The berries that have hung on to now bare branches are also subject to the falling temperatures. A frosty morning brings flurries of birds that strip a species successionally; dunnock, blackbird, goldfinch, song thrush, mistle thrush and fieldfare. The bead-like berries of Malus transitoria last just a fortnight before they are suddenly gone. One day a tree that has been shining with fruit will be stripped back in a frenzy and for no apparent reason one hawthorn will be targeted, but not another. Perhaps it is a ripening that needs to hit an optimum moment of nutrition or depth of colour or sweet perfume. We shadow the progress, noting a tree that is suddenly bare and that there is a rhythm and a staggering in the ripening to make sure the plenty is drawn out a while yet.
We leave cutting the hedges until the last scarlet rosehips are gone. This year they have hung on with just one cold snap and presumably the pressures of hunger being lighter. The last hips will make their way into the wreath for the front gate with orange Rosa soulieana, jet-black wild privet and berried ivy. The ivy berries are some of the last to ripen in the winter, holding on until the last few weeks of February, when you suddenly become aware of the chatter of feasting blackbirds.
This year the Malus hupehensis have hung on to their fruits for longer than usual and we have been grateful for their flare on the banks on bright sunny days. We have two forms.

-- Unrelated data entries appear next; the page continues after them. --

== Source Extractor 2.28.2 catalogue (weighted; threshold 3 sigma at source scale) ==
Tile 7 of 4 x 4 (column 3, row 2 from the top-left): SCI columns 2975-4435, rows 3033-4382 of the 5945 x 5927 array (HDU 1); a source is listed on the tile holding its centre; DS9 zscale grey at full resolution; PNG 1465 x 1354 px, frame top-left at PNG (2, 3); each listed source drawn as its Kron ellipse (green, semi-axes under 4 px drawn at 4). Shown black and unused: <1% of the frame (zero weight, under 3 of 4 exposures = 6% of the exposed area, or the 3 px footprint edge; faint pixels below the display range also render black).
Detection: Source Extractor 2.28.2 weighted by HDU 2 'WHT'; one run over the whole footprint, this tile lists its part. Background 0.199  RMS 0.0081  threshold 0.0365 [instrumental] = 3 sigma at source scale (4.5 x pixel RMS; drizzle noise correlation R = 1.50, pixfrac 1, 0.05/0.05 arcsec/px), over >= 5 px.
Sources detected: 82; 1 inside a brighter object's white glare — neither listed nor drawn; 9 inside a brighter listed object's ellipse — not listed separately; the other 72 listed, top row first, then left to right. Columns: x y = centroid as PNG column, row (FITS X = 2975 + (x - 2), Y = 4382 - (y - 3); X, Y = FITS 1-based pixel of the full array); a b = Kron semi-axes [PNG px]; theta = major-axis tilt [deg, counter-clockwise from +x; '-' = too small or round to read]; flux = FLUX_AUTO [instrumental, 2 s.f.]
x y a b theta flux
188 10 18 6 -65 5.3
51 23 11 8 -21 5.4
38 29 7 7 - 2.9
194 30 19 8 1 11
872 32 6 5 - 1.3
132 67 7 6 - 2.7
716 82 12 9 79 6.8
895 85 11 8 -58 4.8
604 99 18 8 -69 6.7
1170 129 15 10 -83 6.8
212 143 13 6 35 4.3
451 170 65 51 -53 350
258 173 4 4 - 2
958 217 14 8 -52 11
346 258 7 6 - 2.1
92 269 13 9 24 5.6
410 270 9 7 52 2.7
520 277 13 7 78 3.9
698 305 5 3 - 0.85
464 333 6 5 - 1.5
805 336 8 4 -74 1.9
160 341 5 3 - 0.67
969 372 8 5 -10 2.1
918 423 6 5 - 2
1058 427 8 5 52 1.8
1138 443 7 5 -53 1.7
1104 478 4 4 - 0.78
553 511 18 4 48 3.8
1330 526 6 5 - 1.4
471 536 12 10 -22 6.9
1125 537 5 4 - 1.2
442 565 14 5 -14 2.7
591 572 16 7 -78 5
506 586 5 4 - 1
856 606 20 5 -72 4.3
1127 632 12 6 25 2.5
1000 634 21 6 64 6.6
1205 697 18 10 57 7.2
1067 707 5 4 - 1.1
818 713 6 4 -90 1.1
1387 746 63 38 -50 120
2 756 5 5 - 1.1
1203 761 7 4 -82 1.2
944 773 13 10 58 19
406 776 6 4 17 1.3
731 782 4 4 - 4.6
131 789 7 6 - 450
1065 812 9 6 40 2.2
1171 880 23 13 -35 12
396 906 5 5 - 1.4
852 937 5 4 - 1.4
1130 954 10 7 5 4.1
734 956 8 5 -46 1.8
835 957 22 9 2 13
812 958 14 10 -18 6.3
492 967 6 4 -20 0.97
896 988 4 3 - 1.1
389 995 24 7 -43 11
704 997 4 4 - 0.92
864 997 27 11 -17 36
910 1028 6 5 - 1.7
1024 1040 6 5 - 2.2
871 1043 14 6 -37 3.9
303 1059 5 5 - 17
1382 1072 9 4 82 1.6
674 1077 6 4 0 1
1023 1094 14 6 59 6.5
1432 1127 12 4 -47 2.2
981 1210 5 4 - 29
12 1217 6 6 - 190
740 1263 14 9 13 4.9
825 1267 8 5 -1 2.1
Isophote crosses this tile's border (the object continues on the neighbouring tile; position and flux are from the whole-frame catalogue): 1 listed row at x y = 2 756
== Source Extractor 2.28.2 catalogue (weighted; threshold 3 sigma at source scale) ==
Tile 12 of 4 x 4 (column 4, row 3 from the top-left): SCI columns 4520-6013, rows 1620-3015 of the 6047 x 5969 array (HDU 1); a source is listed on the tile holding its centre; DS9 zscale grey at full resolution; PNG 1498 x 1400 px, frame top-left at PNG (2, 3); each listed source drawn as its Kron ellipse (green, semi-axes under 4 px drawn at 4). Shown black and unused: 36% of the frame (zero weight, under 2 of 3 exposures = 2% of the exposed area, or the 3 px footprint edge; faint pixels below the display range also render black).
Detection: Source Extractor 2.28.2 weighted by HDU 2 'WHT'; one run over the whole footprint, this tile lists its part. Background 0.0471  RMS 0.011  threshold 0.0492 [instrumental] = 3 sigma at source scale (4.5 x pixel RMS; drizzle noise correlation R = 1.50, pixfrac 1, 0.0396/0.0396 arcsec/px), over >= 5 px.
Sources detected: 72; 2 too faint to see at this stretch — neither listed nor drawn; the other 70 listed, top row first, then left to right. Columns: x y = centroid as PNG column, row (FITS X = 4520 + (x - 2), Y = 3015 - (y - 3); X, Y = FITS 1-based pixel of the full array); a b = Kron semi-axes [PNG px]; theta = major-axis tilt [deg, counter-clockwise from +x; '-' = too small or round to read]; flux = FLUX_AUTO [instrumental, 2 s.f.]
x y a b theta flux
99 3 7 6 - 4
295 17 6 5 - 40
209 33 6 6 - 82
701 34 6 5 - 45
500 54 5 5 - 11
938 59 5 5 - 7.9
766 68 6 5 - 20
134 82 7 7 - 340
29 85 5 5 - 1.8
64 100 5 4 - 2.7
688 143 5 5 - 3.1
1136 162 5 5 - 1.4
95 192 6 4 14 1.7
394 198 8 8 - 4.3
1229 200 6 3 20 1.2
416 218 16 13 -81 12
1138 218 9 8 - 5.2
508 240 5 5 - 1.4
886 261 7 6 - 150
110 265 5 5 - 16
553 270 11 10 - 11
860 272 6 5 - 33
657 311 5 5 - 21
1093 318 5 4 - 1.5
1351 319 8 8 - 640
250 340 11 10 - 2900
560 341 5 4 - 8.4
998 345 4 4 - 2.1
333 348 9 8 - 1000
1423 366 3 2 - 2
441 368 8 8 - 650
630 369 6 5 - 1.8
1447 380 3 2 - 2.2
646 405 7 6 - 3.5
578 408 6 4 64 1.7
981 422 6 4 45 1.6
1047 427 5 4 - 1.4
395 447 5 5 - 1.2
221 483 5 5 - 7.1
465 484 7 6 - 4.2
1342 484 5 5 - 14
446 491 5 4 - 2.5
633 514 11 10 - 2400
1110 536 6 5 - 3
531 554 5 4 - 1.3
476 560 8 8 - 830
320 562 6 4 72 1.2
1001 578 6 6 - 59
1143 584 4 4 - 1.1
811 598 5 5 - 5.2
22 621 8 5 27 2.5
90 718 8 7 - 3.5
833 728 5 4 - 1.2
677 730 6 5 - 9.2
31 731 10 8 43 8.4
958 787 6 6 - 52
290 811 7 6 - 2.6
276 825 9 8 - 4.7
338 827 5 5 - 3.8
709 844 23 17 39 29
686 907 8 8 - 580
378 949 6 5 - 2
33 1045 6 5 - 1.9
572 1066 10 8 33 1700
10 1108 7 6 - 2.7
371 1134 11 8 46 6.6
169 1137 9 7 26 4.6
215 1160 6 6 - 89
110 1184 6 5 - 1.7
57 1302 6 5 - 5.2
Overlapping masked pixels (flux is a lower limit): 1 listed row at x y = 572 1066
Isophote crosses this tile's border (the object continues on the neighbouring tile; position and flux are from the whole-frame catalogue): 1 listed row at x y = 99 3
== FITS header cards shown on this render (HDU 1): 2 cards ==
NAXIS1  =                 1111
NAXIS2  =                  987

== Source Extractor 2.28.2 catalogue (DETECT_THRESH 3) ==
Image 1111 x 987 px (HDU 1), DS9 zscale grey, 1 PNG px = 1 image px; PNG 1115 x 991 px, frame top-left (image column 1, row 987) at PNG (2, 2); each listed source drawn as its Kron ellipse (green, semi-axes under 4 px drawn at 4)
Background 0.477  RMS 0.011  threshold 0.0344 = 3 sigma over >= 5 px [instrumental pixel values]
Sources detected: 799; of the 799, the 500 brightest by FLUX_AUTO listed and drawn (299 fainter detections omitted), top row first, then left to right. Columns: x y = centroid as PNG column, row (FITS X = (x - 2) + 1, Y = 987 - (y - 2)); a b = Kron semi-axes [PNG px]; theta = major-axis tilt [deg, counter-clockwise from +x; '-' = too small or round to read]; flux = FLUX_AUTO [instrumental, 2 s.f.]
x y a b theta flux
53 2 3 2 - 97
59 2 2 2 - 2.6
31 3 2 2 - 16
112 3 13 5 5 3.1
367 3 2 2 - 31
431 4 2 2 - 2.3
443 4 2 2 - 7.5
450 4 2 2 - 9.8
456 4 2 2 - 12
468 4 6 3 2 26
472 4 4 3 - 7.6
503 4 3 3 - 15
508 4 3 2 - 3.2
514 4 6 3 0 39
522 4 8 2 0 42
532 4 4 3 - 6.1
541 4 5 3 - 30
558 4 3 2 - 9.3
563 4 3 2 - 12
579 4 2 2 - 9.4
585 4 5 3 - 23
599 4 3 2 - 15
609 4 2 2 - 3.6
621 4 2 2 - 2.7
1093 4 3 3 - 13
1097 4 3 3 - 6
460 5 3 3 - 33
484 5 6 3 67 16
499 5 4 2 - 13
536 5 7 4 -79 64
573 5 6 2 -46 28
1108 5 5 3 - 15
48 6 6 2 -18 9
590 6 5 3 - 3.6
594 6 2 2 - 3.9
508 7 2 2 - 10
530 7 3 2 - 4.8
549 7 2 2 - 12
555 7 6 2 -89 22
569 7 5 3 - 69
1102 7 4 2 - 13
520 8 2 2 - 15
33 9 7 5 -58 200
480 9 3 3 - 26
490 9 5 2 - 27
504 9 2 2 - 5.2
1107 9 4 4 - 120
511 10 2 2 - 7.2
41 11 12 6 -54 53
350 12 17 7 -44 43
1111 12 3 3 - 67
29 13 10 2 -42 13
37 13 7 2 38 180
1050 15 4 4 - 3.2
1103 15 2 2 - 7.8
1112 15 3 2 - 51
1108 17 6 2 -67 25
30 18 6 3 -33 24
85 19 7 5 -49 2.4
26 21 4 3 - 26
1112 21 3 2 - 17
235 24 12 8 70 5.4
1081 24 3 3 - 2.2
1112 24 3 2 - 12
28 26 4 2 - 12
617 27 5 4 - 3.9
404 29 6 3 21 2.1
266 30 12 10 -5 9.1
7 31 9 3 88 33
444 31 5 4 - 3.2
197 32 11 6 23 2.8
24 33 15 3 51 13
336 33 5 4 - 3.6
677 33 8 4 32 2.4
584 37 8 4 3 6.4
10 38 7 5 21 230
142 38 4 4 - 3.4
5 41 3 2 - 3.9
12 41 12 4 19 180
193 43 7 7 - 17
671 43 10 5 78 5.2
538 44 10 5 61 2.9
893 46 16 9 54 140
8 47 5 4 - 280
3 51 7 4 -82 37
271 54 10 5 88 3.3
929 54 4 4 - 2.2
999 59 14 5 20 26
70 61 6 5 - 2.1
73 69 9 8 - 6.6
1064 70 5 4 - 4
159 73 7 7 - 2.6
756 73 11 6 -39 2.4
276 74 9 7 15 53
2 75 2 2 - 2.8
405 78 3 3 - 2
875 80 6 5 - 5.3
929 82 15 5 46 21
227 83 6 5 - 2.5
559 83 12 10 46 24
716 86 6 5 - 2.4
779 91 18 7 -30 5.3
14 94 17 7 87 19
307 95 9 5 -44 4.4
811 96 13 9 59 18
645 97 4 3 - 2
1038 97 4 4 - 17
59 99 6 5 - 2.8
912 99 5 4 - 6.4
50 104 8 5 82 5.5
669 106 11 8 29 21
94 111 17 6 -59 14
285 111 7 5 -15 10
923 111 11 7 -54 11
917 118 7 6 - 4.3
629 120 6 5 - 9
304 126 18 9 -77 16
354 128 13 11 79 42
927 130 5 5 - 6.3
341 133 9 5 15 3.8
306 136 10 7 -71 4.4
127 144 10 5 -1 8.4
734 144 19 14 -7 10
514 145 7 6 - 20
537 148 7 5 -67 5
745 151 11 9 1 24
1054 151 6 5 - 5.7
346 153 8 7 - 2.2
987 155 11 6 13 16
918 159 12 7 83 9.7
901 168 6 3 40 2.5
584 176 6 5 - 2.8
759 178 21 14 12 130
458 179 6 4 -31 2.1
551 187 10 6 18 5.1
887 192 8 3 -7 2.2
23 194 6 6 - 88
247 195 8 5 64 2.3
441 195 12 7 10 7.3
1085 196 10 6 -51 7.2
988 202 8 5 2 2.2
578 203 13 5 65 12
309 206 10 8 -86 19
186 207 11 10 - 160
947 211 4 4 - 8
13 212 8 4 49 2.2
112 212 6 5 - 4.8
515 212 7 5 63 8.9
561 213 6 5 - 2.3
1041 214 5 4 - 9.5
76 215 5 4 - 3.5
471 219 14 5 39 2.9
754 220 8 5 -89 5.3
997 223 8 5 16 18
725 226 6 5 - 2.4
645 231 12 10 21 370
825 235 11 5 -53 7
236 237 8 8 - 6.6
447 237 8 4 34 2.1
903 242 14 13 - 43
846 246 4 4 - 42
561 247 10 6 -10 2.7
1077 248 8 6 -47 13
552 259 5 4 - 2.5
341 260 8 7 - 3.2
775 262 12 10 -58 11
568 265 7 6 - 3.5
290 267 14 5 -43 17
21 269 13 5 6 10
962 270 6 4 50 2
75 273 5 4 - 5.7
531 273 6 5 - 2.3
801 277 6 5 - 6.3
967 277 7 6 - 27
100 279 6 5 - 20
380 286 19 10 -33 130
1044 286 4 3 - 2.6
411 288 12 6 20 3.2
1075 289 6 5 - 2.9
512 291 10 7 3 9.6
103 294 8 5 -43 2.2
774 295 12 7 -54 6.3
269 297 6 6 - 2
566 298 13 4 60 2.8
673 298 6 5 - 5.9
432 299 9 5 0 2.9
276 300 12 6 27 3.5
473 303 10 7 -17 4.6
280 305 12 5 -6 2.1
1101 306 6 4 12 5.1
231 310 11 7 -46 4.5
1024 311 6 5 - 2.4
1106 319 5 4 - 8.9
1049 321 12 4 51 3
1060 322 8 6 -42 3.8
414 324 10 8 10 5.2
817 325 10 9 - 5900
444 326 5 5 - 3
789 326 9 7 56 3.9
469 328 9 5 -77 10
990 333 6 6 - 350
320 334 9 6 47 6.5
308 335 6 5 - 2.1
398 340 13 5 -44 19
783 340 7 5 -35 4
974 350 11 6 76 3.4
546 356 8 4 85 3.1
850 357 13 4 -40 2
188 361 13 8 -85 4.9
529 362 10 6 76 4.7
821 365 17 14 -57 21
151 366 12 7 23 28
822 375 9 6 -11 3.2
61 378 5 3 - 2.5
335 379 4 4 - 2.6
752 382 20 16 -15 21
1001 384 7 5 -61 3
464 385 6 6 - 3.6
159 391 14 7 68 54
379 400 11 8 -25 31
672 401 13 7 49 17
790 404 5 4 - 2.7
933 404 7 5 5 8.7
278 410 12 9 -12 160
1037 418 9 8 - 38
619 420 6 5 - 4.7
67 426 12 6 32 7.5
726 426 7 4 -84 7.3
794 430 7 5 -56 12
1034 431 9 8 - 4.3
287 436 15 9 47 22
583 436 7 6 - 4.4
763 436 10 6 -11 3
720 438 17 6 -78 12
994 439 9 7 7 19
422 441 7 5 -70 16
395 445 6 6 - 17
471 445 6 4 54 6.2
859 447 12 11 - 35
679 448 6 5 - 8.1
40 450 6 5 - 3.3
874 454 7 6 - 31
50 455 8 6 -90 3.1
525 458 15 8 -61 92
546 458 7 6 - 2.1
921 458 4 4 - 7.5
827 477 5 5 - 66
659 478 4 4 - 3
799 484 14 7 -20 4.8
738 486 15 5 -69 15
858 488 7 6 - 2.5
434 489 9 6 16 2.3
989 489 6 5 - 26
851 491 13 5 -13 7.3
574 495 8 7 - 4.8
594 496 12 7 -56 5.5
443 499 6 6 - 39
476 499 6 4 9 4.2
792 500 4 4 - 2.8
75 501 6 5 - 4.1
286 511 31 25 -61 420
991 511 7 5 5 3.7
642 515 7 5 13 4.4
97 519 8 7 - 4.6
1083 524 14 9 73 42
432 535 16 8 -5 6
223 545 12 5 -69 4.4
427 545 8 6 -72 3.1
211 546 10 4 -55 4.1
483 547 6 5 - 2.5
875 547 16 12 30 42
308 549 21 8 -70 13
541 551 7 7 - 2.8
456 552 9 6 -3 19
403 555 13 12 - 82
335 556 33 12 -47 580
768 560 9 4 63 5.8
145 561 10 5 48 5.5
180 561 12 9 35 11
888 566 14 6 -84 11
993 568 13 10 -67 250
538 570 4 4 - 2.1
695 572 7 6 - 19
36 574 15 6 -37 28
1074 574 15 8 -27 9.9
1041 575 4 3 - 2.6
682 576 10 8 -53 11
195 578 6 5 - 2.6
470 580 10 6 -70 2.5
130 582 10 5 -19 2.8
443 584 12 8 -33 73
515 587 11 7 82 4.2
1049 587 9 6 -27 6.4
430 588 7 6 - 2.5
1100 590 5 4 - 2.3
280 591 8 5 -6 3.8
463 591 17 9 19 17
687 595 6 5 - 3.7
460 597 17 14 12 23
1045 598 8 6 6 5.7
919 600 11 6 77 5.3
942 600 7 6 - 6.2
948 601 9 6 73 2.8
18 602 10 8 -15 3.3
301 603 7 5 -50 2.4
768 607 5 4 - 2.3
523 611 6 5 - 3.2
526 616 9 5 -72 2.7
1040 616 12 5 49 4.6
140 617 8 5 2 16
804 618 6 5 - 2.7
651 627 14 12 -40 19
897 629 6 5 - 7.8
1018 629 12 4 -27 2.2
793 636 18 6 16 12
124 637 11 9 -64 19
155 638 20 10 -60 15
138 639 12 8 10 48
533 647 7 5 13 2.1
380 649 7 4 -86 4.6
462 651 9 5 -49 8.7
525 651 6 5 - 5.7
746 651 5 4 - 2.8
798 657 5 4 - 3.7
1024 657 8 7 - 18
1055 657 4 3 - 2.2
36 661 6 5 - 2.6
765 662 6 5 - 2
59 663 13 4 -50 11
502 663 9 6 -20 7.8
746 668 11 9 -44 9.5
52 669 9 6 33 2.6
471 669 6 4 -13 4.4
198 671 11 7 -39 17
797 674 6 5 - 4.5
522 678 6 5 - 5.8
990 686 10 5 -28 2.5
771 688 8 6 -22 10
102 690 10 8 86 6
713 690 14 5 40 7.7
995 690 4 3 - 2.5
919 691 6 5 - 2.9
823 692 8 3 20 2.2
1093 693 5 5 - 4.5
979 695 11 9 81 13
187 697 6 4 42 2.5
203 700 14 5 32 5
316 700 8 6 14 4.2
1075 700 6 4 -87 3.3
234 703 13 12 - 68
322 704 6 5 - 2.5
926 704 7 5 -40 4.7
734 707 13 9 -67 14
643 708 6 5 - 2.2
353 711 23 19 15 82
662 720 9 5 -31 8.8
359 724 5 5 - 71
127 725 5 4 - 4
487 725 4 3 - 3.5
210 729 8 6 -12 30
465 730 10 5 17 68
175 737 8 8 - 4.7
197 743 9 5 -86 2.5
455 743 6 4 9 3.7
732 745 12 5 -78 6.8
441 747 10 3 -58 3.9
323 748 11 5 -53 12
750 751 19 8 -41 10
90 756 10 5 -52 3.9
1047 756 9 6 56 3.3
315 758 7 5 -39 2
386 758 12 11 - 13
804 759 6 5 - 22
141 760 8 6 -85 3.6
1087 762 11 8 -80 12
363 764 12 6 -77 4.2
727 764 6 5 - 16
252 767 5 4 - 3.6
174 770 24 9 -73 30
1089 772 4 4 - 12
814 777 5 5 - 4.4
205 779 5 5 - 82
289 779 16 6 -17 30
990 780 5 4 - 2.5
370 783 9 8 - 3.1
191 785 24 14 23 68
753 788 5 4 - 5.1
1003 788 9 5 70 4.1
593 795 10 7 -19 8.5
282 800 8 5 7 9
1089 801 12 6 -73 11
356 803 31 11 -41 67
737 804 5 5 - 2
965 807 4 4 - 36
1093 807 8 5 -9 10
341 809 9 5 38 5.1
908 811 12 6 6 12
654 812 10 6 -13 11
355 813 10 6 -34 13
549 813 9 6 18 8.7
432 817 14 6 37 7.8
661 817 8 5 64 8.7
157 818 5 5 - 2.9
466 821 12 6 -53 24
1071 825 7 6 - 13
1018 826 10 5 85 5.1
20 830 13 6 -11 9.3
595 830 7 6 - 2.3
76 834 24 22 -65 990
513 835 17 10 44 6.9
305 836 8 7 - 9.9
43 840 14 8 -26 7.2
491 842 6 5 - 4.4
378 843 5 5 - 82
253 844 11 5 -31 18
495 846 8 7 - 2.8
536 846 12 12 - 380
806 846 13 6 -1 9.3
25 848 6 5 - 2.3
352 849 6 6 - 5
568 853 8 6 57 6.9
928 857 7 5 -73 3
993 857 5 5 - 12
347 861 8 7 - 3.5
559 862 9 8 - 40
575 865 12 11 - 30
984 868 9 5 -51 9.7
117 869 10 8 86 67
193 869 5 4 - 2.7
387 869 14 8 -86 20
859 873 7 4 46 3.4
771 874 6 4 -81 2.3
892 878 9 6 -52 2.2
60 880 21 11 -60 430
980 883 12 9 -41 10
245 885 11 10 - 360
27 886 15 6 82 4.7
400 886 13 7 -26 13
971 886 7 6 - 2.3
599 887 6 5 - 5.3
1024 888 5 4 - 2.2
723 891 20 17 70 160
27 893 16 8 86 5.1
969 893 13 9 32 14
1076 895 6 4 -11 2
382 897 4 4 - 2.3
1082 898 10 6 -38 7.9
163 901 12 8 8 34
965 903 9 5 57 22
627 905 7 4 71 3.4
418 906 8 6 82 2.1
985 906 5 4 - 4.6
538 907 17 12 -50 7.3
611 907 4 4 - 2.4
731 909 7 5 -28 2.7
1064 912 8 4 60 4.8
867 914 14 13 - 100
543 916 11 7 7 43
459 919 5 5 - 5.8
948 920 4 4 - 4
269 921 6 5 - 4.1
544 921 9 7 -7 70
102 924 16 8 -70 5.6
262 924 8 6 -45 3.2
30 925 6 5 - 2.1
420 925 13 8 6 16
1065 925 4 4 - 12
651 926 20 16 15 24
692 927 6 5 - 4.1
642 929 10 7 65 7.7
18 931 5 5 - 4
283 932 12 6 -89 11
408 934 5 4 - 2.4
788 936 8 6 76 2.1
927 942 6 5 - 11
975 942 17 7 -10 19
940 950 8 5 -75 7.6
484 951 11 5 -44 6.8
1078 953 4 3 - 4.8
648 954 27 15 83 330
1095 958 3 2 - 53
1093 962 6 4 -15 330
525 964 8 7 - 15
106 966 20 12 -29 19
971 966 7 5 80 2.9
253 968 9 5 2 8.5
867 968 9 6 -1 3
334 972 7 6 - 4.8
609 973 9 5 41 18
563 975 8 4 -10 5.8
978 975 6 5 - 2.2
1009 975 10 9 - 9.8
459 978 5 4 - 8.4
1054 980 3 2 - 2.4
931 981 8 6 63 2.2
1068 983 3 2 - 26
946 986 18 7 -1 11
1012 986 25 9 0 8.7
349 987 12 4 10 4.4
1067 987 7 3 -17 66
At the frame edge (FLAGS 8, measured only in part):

The small-fruited one from Great Dixter ripens early and is eminently digestible, so it was stripped of fruit back in October. Though I prefer it for its wilder feel, it is certainly better for the birds for being bite-sized. The fruits on the larger form are too big for the birds to pluck from the tree and only become palatable when they are bletted by frost and lose their shine and plumpness. When this finally happens after a freeze, the trees drop a dark skirt of fruits neatly under the orbit of their limbs. The fallen fruits last for no time at all, with a mostly invisible raid of birds and other furry critters rapidly leaving the grass green again and our winter one step closer to monochrome.